Atlas methodology
How Atlas computes the numbers it ships, where the data comes from, and what the confidence grades mean.
What Atlas is
Atlas is a question-answering engine for U.S. political geography. Ask a question in English, get a durable, citable answer composed of typed sections (overview, historical trend, demographic lens, flip analysis, peer list, comparison table, shape map). Every answer has a permalink and an auditable plan.
Atlas is not a forecast model. It does not predict future elections. It is not a polling aggregator. It does not collect or synthesize survey data. It is not partisan commentary. It reports results as they were certified.
Transparency matters because Atlas is an analytical tool used by journalists, academic researchers, campaign staff, and policy teams. The numbers drive decisions. This page documents every assumption the numbers rest on.
Data substrate
Every Atlas answer pulls from four substrates: precinct-level presidential results, block-level disaggregation, block-and-block-group demographics, and census geography.
Precinct-level presidential results
| Cycle | Source | Coverage |
|---|---|---|
| 2016 | VEST | 51 / 51 jurisdictions, 174K precincts |
| 2020 | VEST | 51 / 51 jurisdictions (46 data + 5 geometry-only: FL, MD, NJ, TX, AK), 163K precincts |
| 2024 | NYT precinct map | 50 / 51 jurisdictions (AK unavailable), 163,926 precincts, 481,541 D/R/OTH results |
Block disaggregation
Precinct tallies are pushed down to Census blocks using a population-weighted centroid-in-polygon assignment with Hare largest-remainder rounding. Every block inherits the vote shares of the precinct it falls inside, scaled by its share of the precinct’s 18+ population.

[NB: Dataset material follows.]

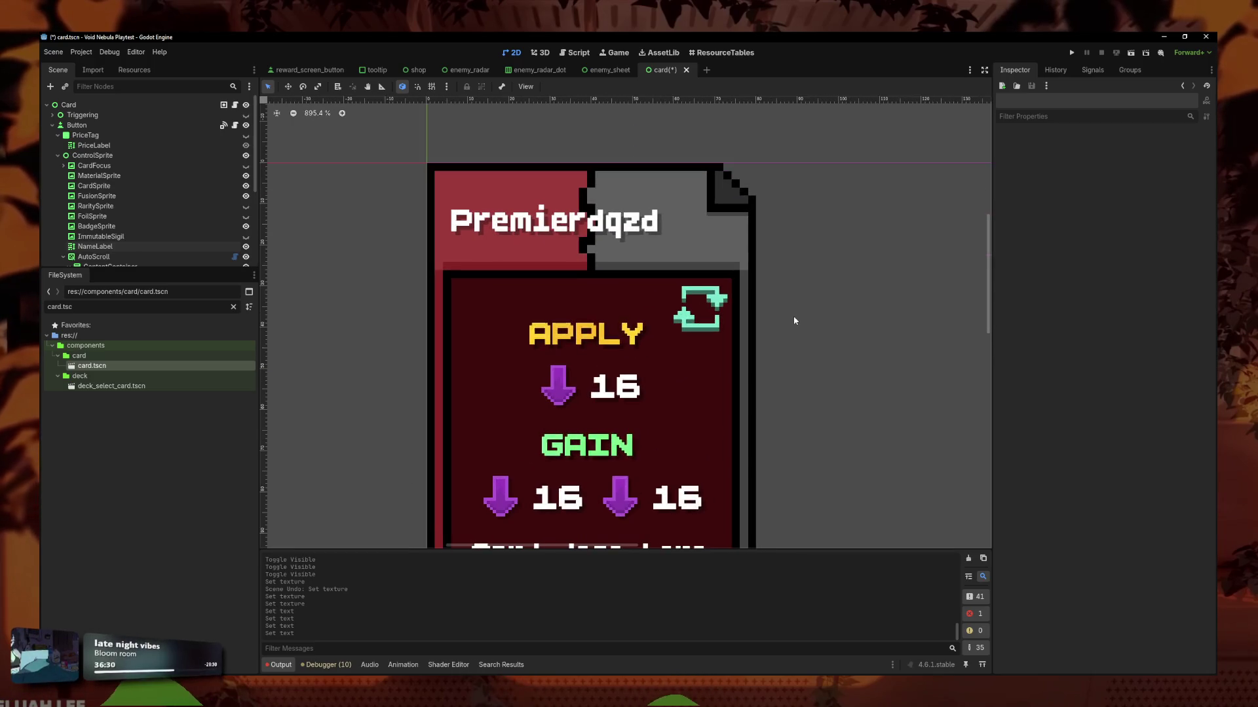
scroll(621, 226, "up", 10)
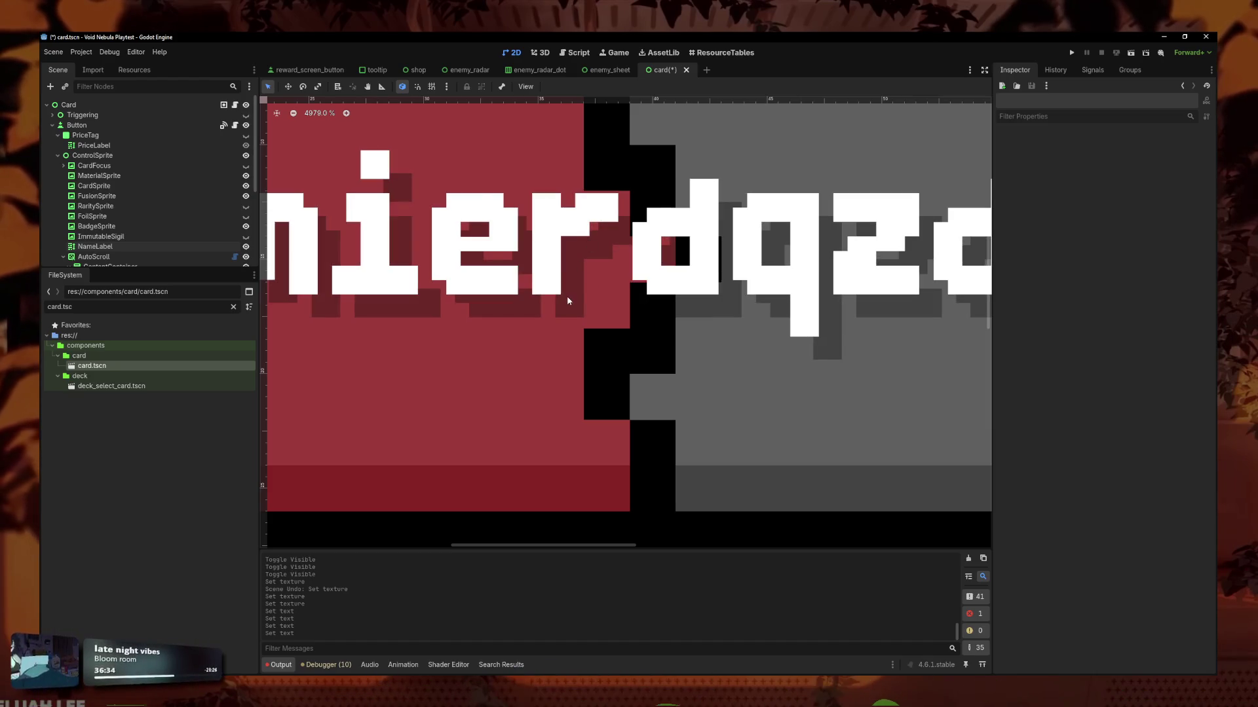
scroll(610, 300, "down", 15)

| Cycle | Coverage | Scale |
|---|---|---|
| 2020 | 50 / 51 states (AK excluded) | 8.0M blocks, 17M results, 154M votes, 0.12% orphan-block skip rate |
| 2016 | In progress (50 / 51 states planned, AK excluded) | Same method as 2020 |
The 0.12% orphan-block rate refers to blocks whose centroid falls outside any VEST precinct polygon (typically offshore islands, tribal enclaves, and block-group slivers). These blocks are excluded from disaggregation rather than back-filled.
Demographics
| Field class | Source | Vintage |
|---|---|---|
| Population, race, ethnicity (block-grain) | Census PL 94-171 | 2020 |
| Income, poverty, education, age, tenure, language (county + CD + place) | ACS 5-year | 2020–2024 release |
Geography
| Layer | Source | Vintage |
|---|---|---|
| States, counties | Census Cartographic Boundary | CB 2020, 500k resolution |
| 118th + 120th Congressional Districts, State Legislative Districts | Census Cartographic Boundary | CB 2023 |
| Census blocks and block groups | Census TIGER | CB 2020, 239,502 block-group polygons at 100% ST_IsValid |
Margin convention
Every margin on Akashic Edge, Atlas included, uses a single formula:
margin = (dem_votes - rep_votes) / total_votes * 100
Positive values mean a Democratic lead; negative values mean a Republican lead. The denominator is total votes cast, not the two-party total. Third-party and write-in votes count in the denominator.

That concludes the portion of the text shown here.